Wednesday, July 02, 2008

further lessons in patience

I've been tracking down why a run of the rules engine on the Windows platform produced different results for a particular bill was different from Unix.

After debugging the problem, I tell the business peeps the same thing the other 2 developers have been saying for the past month:
  • I can't reproduce that unexpected behavior on Windows or Unix, using my builds or the official release builds.
  • Also like the other 2 devs, I tell them there's a bug in the code we need to fix. The unexpected behavior is actually the desired behavior and fixing the bug will result in the desired results all the time.
Through pure chance... I realize the order in which bills work their way through the system will affect the outcome of the regression test. If bill A is part of a claim X, and claim X has one or more bills that haven't yet been reprocessed at the time bill A is pulled out of the FIFO bill processing queue... when the rules engine queries the database for the bills that are part of claim X, the engine won't retrieve the yet-to-be-processed bills.

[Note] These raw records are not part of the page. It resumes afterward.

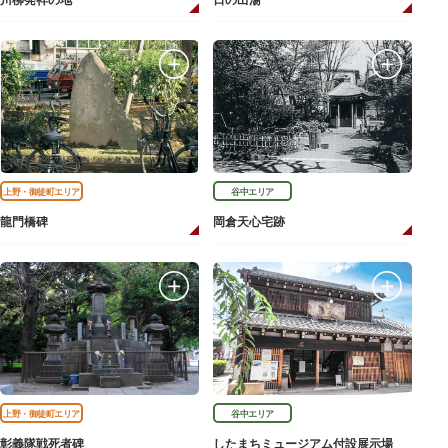
川柳発祥の地
日の出湯
上野・御徒町エリア
谷中エリア
龍門橋碑
岡倉天心宅跡
上野・御徒町エリア
谷中エリア
彰義隊戦死者碑
したまちミュージアム付設展示場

This fits a big symptom of our inconsistent results for this and other bills. We see an unexpected result, and we try to reproduce it after-the-fact... no luck.

I can finally reproduce the original problem, but only if I run the regression test prep scripts, and then manually process a handful of bills from the claim and leave some stuck in limbo.

I naively ask the person that runs the test suite, "I think I found the problem, but to confirm I need to look at the log files from the regression test run on Windows. Do we still have the logs?"

I'm told, "I don't know, I don't think there is one. We were told that on Windows the log files aren't produced consistently."

I look into it for 5 minutes. It turns out no one bothered to configure a log file in the INI file. So, no logs were produced.

I'm dumbstruck. It's the latest in a long string of stupendous tales the previous developers have told the business people and test team. Lots of mythology around why the system acts oddly ... memory leaks, bad casts and pointer references, 'Windows can't do the log files', 'Windows sorts differently', 'You need to enter the password in all caps... No, not with the shift key, you have to enter it with CAPS LOCK'

WTF?

To be fair... I am hearing all these anecdotes second-hand and filtered through the non-technical team. But, taken as a whole I can't decide whether it lessens my confidence in the BAs and dev management, in that they couldn't successfully call the engineers on their bullshit... or if it just confirms my opinion that the engineers were lazy and outright lied about how things worked because they didn't want to take the time to correct the problems.